Machthaber nutzen Jahrestag des Jom-Kippur-Krieges zur eigenen Heroisierung

Von Sofian Philip Naceur, Kairo *

Ägypten ist wohl das einzige Land weltweit, daß den Beginn eines Krieges zu seinem Nationalfeiertag erklärt hat. Sechs Jahre nach der Niederlage der arabischen Staaten im Sechs-Tage-Krieg gegen Israel 1967 hatten syrische und ägyptische Truppen am 6. Oktober 1973, dem jüdischen Feiertag Jom Kippur, einen Überraschungs­angriff auf den Erzfeind durchgeführt. Israels Stellungen auf dem damals noch besetzten Sinai wurden von Ägyptens Armee überrannt, doch der Gegenangriff israelischer Truppen schlug die Angreifer zurück, und israelische Panzer nahmen Kurs auf Kairo.

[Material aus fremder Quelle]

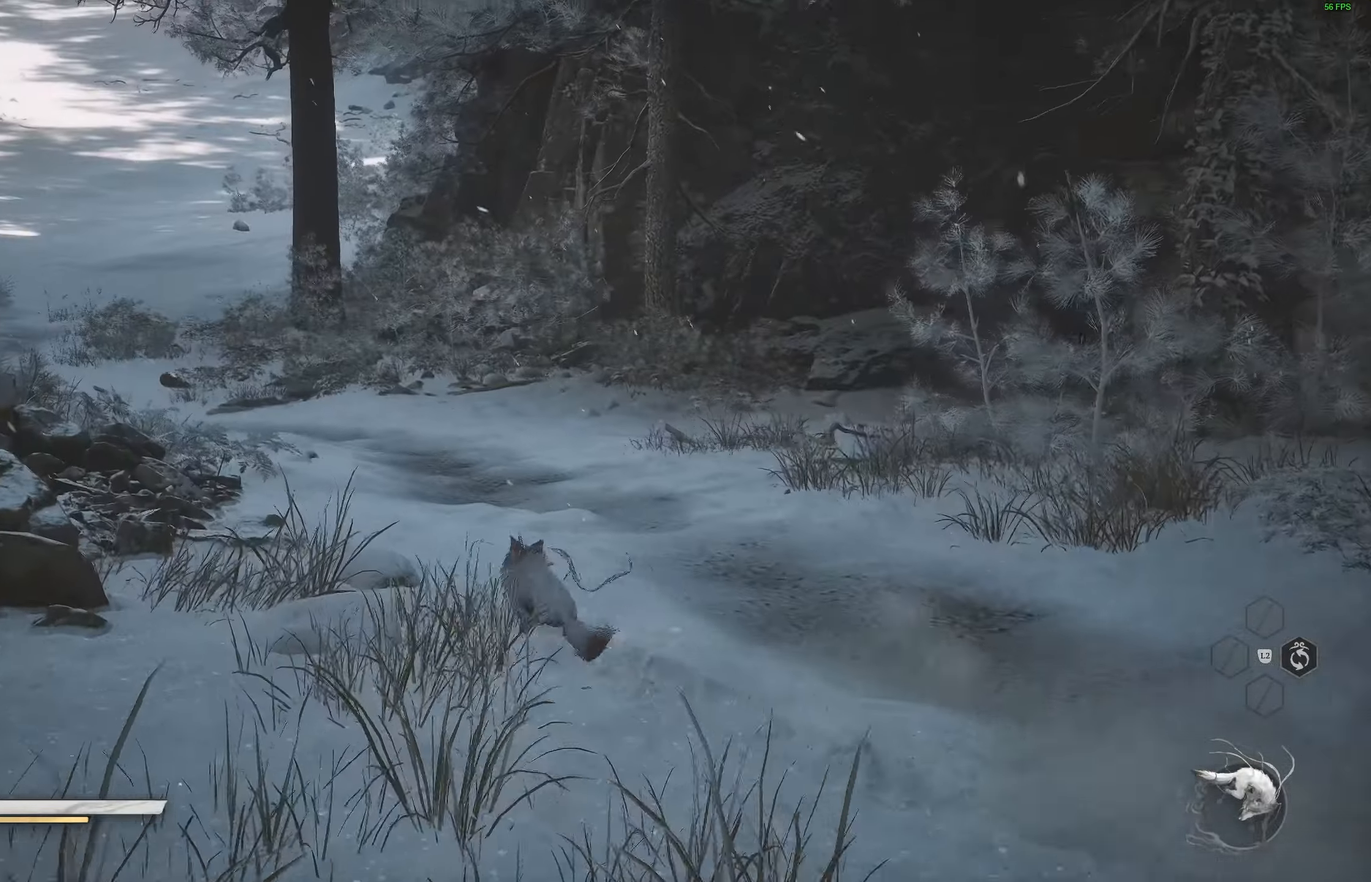
{"buttons": [], "left_stick": "up", "right_stick": "center", "events": [[17, "right_stick", "up-right"], [200, "right_stick", "center"]]}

Trotz der faktischen militärischen Niederlage nimmt das Datum bis heute einen wichtigen Platz im Selbstverständnis der ägyptischen Armee ein und wird im Land am Nil als politischer und militärischer Sieg verkauft. Im Osten Kairos, wo das Verteidigungsministerium und mehrere Kasernen liegen, fanden sich deshalb am Sonntag Dutzende die Armee rühmende Großplakate, die den Krieg heroisch bebildern. Das Kriegspanorama, ein Museum und beliebtes Ausflugsziel in Ost-Kairo, bietet nicht nur unzählige Bilder und Filme, die mutig vorwärts stürmende ägyptische Soldaten zeigen, sondern erklärt auch den Verlauf des Krieges aus der Sicht des ägyptischen Militärs. Vor dem Gebäude sind erbeutete israelische Panzer ausgestellt.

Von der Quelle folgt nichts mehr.